__Exercise__
Answer with one number: the count of lines in the listing below that hold the word "resume".

*** Task inputs

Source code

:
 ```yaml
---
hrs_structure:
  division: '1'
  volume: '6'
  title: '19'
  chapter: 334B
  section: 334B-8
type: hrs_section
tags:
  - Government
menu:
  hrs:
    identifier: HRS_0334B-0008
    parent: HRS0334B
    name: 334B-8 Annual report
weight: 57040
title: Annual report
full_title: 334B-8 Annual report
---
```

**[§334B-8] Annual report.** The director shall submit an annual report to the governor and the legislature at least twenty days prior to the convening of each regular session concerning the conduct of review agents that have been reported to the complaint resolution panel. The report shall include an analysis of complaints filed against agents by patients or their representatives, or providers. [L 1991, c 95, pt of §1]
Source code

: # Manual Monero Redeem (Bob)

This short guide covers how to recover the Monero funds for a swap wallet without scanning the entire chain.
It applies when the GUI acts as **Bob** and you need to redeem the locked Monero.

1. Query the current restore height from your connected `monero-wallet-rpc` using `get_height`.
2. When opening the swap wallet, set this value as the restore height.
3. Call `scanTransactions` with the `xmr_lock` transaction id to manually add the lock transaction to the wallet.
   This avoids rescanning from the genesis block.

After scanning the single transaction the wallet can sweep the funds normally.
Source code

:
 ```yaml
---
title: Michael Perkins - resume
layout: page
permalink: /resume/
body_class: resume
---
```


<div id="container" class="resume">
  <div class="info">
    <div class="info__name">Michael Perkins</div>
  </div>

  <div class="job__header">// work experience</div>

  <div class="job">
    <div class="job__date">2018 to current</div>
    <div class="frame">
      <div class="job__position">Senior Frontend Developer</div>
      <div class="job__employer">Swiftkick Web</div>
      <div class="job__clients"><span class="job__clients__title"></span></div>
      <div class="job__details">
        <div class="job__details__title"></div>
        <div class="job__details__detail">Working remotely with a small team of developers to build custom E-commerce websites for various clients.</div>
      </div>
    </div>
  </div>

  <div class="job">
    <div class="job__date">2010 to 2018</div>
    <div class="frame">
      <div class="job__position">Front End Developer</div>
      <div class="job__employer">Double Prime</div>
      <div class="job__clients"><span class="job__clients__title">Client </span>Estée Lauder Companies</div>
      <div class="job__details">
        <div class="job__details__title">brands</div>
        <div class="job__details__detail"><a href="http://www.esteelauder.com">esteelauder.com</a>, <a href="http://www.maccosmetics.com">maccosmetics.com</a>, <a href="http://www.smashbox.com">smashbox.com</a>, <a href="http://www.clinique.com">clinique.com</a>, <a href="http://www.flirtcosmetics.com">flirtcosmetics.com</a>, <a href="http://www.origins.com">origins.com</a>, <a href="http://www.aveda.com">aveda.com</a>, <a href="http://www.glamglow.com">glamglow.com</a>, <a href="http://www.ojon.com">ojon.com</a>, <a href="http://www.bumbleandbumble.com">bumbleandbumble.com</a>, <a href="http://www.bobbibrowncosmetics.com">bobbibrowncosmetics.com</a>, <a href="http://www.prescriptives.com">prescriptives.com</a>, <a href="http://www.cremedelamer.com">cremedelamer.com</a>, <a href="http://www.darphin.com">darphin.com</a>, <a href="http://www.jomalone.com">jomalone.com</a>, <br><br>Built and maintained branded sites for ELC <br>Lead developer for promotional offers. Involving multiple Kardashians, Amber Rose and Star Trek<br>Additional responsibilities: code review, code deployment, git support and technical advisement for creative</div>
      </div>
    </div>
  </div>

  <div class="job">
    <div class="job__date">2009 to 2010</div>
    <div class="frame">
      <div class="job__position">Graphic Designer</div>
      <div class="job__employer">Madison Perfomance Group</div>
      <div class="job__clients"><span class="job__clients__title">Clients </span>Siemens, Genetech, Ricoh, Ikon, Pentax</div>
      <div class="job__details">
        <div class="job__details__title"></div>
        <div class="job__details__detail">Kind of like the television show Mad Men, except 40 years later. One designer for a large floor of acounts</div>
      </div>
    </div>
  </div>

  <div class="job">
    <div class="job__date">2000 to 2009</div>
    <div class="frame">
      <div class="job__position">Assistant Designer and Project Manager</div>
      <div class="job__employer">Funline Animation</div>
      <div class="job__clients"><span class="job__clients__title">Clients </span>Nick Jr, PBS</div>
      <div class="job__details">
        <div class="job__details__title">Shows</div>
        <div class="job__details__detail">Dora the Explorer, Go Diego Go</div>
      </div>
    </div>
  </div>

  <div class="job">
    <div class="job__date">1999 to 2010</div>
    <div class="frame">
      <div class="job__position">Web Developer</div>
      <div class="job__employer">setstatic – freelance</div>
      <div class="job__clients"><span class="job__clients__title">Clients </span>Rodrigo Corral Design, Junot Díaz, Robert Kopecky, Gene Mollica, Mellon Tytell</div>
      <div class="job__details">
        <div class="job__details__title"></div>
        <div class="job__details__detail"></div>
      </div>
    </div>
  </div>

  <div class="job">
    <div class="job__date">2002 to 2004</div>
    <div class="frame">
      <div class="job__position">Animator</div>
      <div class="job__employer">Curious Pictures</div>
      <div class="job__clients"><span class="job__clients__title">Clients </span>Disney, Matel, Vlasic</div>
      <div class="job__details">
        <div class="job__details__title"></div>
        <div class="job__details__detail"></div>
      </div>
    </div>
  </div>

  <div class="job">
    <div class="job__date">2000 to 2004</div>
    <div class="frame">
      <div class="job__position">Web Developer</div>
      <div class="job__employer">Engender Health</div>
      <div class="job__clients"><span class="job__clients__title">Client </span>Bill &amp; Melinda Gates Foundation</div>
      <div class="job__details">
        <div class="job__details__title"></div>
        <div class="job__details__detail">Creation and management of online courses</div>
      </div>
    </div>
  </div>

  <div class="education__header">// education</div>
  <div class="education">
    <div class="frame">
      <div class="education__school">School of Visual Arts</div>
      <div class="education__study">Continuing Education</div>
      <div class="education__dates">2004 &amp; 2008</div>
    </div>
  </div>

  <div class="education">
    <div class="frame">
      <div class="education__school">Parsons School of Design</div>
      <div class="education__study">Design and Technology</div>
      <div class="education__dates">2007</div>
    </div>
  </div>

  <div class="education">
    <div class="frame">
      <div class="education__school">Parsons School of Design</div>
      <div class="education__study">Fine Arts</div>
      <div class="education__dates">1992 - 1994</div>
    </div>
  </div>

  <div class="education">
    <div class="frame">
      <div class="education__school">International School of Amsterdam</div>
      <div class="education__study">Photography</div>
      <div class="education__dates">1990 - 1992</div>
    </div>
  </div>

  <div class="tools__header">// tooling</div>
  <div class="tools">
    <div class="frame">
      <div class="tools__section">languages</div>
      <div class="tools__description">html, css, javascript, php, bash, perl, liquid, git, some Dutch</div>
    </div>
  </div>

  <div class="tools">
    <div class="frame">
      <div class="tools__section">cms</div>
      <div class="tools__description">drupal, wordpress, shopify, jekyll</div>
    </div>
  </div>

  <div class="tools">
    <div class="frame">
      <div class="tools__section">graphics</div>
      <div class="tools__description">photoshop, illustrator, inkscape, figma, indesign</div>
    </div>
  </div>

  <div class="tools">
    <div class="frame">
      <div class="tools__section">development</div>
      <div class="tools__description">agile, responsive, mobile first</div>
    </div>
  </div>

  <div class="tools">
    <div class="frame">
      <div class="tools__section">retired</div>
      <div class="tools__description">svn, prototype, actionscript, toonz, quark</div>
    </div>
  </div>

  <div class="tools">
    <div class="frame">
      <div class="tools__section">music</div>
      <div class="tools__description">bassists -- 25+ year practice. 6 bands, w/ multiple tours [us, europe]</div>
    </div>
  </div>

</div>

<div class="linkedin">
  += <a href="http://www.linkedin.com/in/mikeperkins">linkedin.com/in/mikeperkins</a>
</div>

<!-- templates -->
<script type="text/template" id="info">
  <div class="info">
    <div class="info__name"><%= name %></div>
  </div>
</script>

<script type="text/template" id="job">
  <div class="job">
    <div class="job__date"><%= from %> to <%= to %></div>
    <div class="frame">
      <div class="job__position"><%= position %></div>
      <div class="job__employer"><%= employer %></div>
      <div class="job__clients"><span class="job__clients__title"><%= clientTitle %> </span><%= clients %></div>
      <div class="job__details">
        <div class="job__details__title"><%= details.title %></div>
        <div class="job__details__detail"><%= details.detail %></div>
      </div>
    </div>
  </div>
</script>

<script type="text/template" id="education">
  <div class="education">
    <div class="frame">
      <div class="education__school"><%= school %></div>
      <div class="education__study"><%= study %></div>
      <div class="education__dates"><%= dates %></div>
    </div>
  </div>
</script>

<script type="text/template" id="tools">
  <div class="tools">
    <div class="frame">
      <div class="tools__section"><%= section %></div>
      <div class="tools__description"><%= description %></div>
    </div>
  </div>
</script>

******

__Written solution__
4